DOCUMENT SEGMENT

Adding Easier Configuration for Dual-Side Encoders On Split Keyboards (#1133)

* added arg and property for `add_buttons: int` for adding singleton/single-pin buttons to the `coord_mapping`, rather than the user needing to create the coord_mapping manually.

* added documentation for the `add_buttons` argument

* updated description for Multiple Scanners with Custom `coord_mapping`

Author: Vacant0mens

docs/en/encoder.md

@@ -3,7 +3,7 @@ Add twist control to your keyboard! Volume, zoom, anything you want.
 
 I2C encoder type has been tested with the Adafruit I2C QT Rotary Encoder with NeoPixel.
 
-**Note:** If you have a **split** keyboard and encoders on **both sides** should work, it's currently necessary to use the encoder-scanner explained at the bottom of [scanners docs](scanners.md).
+**Note:** If you have a **split** keyboard and encoders on **both sides** should work, it's currently necessary to use the encoder-scanner. See the Advanced Configuration section of the [scanners docs](scanners.md).

EXCERPTED RECORDS
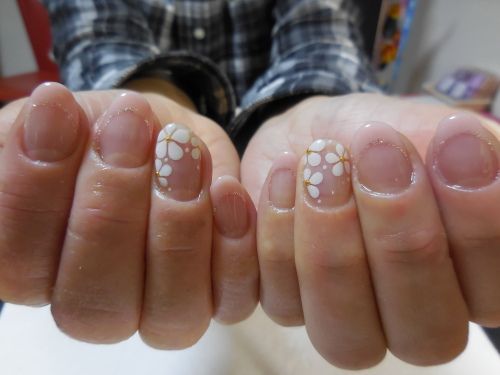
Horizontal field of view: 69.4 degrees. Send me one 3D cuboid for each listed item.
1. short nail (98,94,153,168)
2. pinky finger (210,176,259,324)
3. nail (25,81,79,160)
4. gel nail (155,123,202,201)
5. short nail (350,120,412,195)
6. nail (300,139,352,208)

==

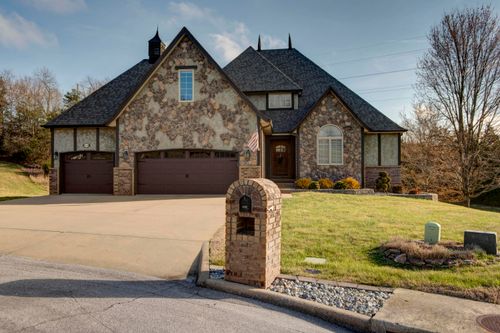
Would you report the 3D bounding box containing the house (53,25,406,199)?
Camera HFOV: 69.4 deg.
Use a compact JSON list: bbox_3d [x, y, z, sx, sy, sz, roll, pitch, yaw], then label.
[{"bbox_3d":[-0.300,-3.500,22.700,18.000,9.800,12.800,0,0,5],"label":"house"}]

==

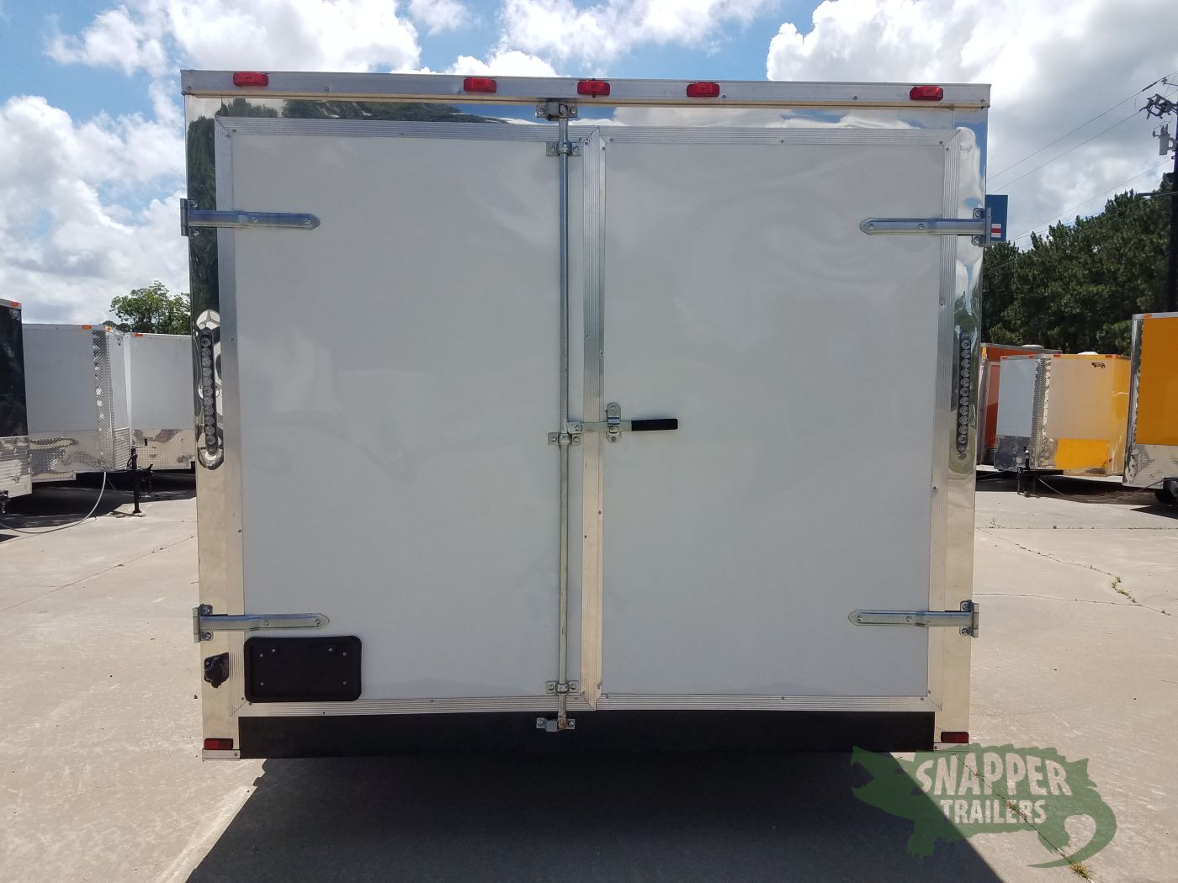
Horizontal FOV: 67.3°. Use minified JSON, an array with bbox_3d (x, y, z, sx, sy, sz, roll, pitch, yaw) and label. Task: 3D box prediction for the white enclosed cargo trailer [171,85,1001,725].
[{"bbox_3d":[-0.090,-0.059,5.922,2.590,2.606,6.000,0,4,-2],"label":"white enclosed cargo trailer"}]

WORK INSTRUCTIONS
Repeat the entire changelog above on easier dual-side encoder configuration for split keyboards, word for word.

TASK RESPONSE
Adding Easier Configuration for Dual-Side Encoders On Split Keyboards (#1133)

* added arg and property for `add_buttons: int` for adding singleton/single-pin buttons to the `coord_mapping`, rather than the user needing to create the coord_mapping manually.

* added documentation for the `add_buttons` argument

* updated description for Multiple Scanners with Custom `coord_mapping`

Author: Vacant0mens

docs/en/encoder.md

@@ -3,7 +3,7 @@ Add twist control to your keyboard! Volume, zoom, anything you want.
 
 I2C encoder type has been tested with the Adafruit I2C QT Rotary Encoder with NeoPixel.
 
-**Note:** If you have a **split** keyboard and encoders on **both sides** should work, it's currently necessary to use the encoder-scanner explained at the bottom of [scanners docs](scanners.md).
+**Note:** If you have a **split** keyboard and encoders on **both sides** should work, it's currently necessary to use the encoder-scanner. See the Advanced Configuration section of the [scanners docs](scanners.md).